• **Given entries**:
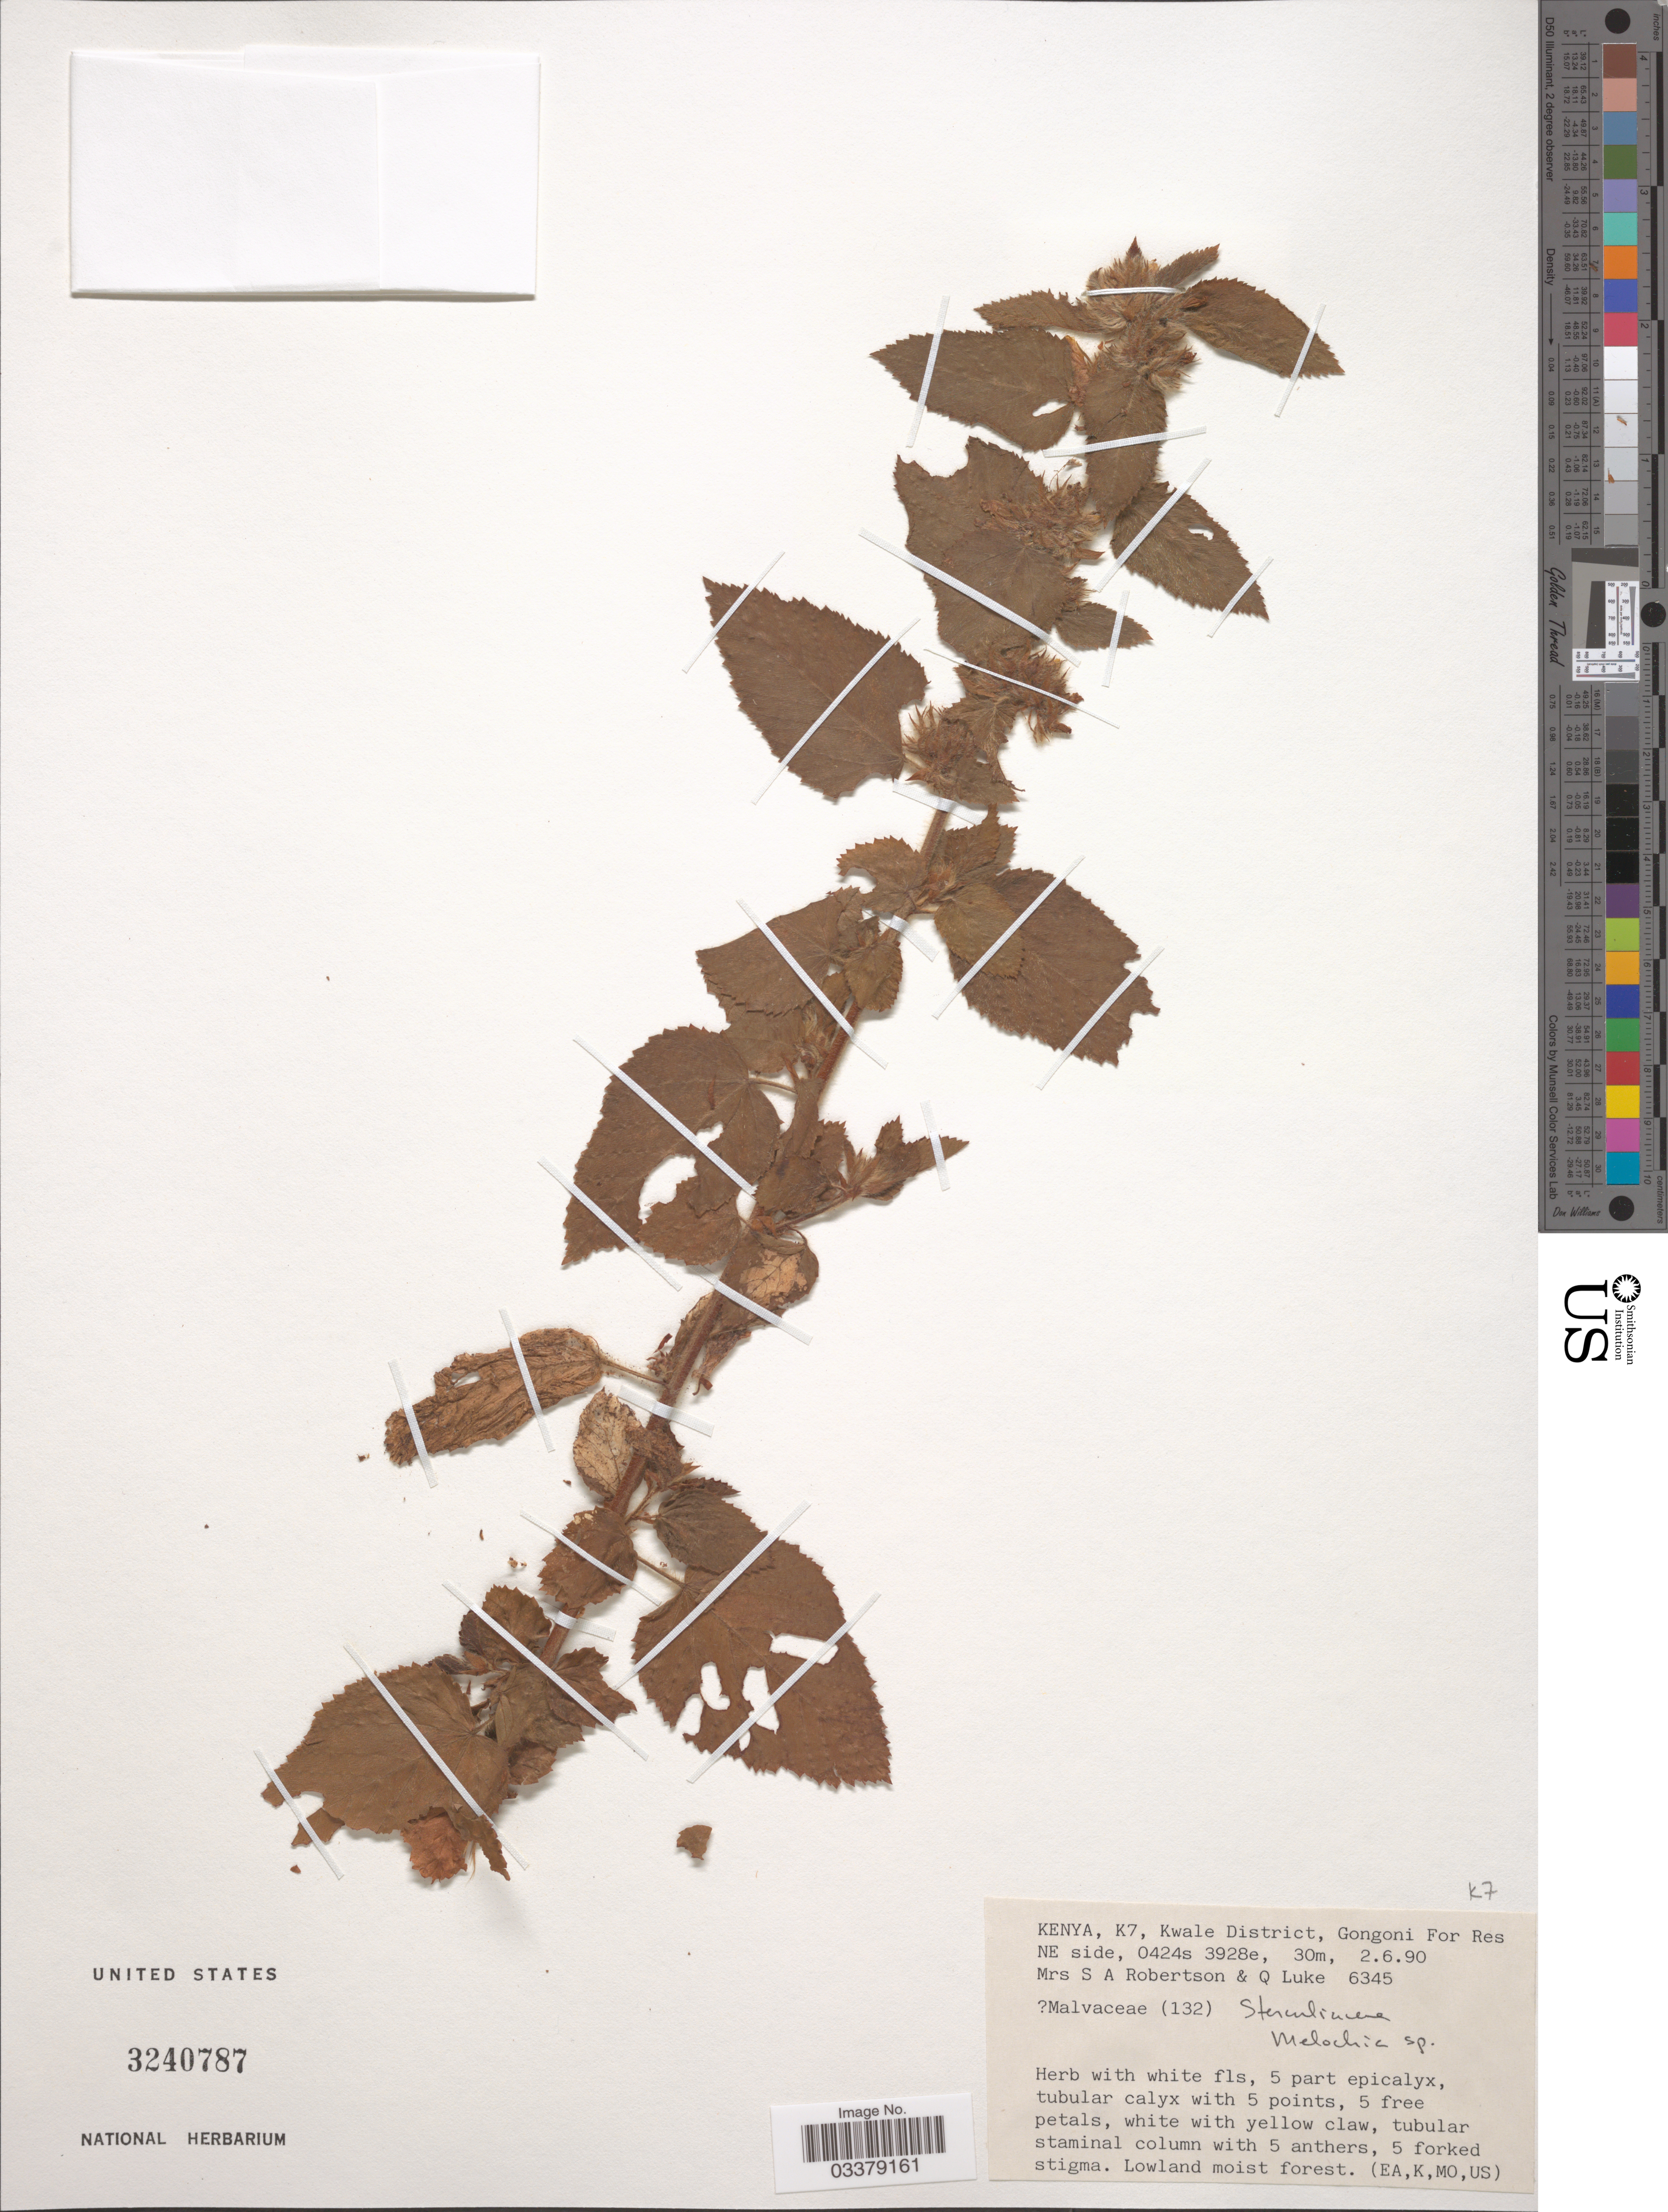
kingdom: Plantae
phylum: Tracheophyta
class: Magnoliopsida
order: Malvales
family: Malvaceae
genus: Melochia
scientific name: Melochia melissifolia var. mollis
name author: K. Schum.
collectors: S. Robertson & Q. Luke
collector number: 6345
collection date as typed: Transcribed d/m/y: 2/6/90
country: Kenya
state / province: Kwale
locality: K7, Kwale District, Gongoni For Res NE side.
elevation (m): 30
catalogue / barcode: US 3240787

• **What is required**:
Copy out the lines above word for word, omitting the picture.

• **Exercise solution**:
kingdom: Plantae
phylum: Tracheophyta
class: Magnoliopsida
order: Malvales
family: Malvaceae
genus: Melochia
scientific name: Melochia melissifolia var. mollis
name author: K. Schum.
collectors: S. Robertson & Q. Luke
collector number: 6345
collection date as typed: Transcribed d/m/y: 2/6/90
country: Kenya
state / province: Kwale
locality: K7, Kwale District, Gongoni For Res NE side.
elevation (m): 30
catalogue / barcode: US 3240787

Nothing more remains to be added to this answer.